The pharmacy didn't have symlin in stock but I  picked it up today. I'm hoping third time is the charm. Over the next several days/weeks/months I will be commenting about my experience with symlin. Please note that I am not being paid or am I associated with Amliyn Pharmiceuticals.

For more information on symlin please visit their website and contact your doctor if you think you would like to try it.

Monday, February 22, 2010

An Introduction

My first blog post! Here is a bit of an introduction to me:

My name is Adriana and I'm 28 years old. I've had type 1 diabetes for 21 and a half years, since the age of 7.  I've been on an insulin pump since 1992. A lot has changed in the 18 year's I've been pumping. From 1992 until 2005 I used various MiniMed pumps but I switched to Animas in 2005. In November 2009 I got my pink(!) Animas Ping.  I am also a Dexcom CGM user since 2005. I've used it off and on but have been using it non-stop since October 2009.

I've been pretty blessed with my support system. My mom has been my rock my entire life supporting me through everything. She has been active in diabetes research since day one.  Her first call when I was diagnosed after the family was to the local chapter of JDRF.  Even when I wanted nothing to do with diabetes and did just enough to keep me out of DKA she fought for me. If you can't tell I think she's pretty incredible.

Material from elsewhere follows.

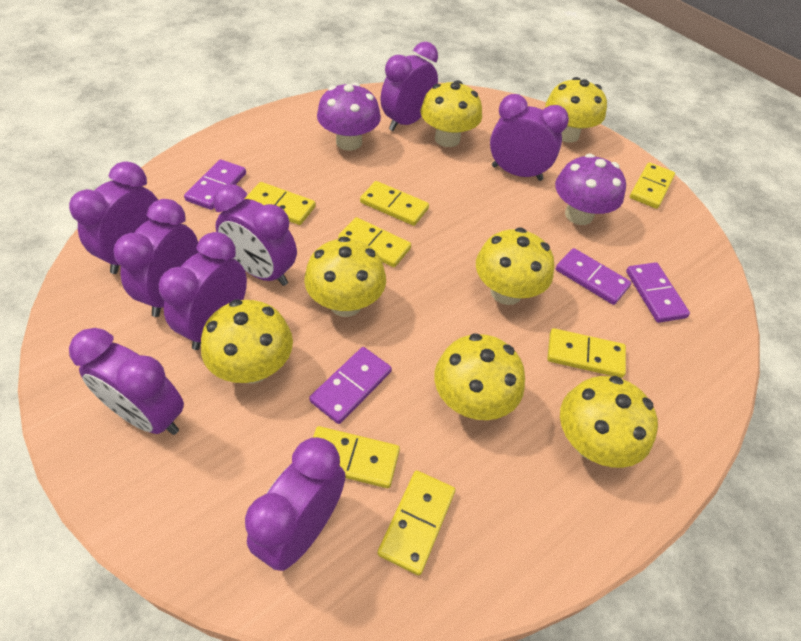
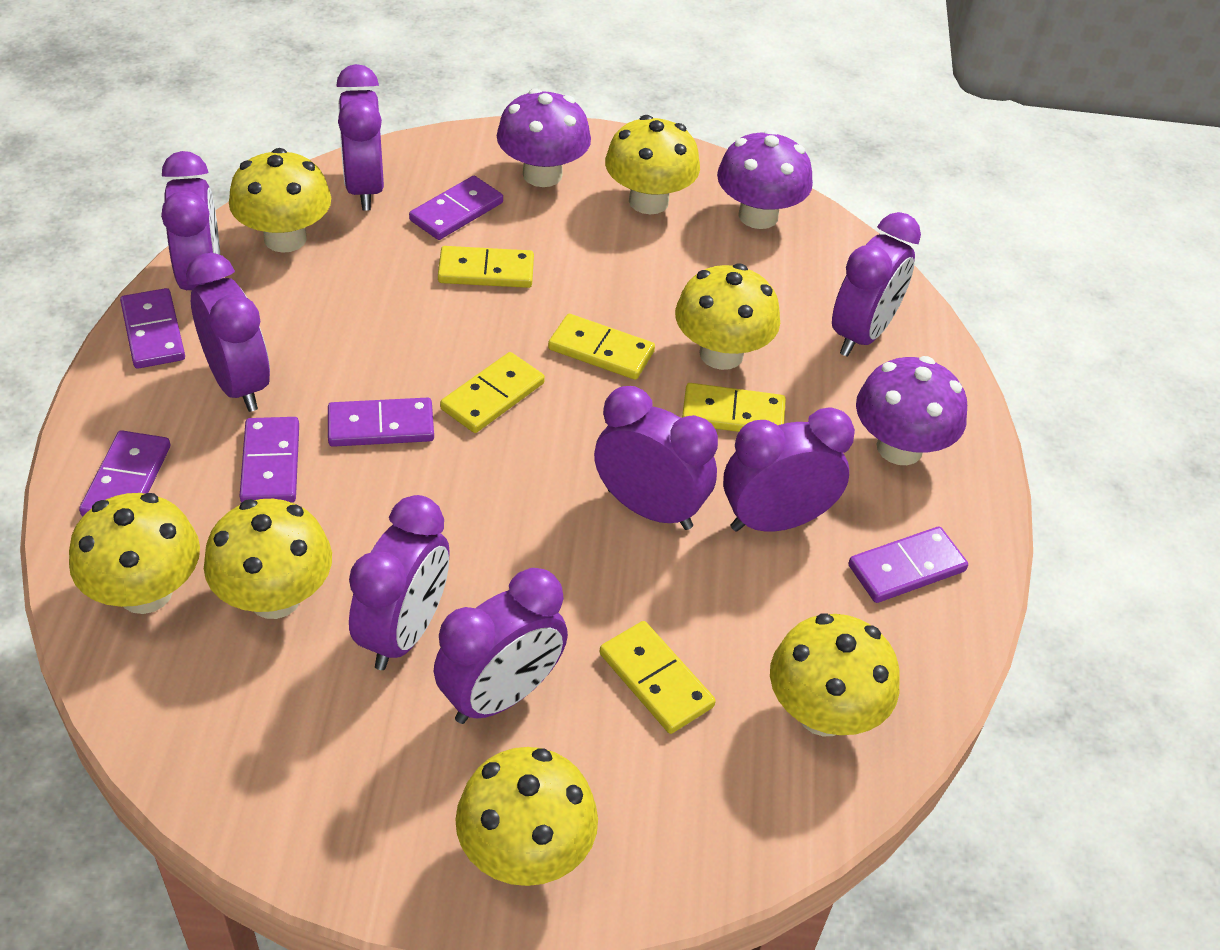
purple domino: [184,159,246,210] [309,347,392,424] [556,248,631,305] [626,262,690,323] = 4 -> [79,430,170,516] [120,288,185,369] [240,417,299,503] [328,398,434,447] [409,176,503,240] [848,526,968,603] = 6
purple mushroom: [317,82,381,151] [555,154,626,225] = 2 -> [497,88,591,187] [717,129,813,229] [856,356,967,465] = 3
yellow domino: [245,182,316,225] [313,426,400,488] [338,217,411,267] [360,181,429,226] [377,471,455,575] [547,328,626,378] [630,162,675,209] = 7 -> [438,246,534,288] [440,352,545,433] [548,314,655,380] [600,621,716,734] [682,383,786,432] = 5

Another person who is a major source of support is my loving boyfriend, Steve. He is one of the main reasons why I'm trying so hard to take care of myself. He makes my diabetes care a priority when I want to put it on the back burner and just want to me a "normal" 28 year old. From testing me in the middle of the night when my CGM alarms, getting me juice when I'm low, rushing home when I've forgotten some diabetes supplies, to going to countless doctors appointments he is there for me. 

I can't talk about my support system and not mention my dad and brother. While my mom took the most active role in my diabetes care my dad and my brother have always been supportive of me.  When my mom was so active with JDRF and constantly traveling around the world my dad and brother were understanding of her always being gone and never complaining. Growing up my diabetes often took priority over other things and my brother not once complained about having to take a back seat to my diabetes.  I'm so lucky to have their support.

I've been reading a lot of diabetes blogs over the past few months that have really helped me feel less alone. My wish is that by writing about my experience with diabetes will help somebody out there like the blogs I've read have helped me.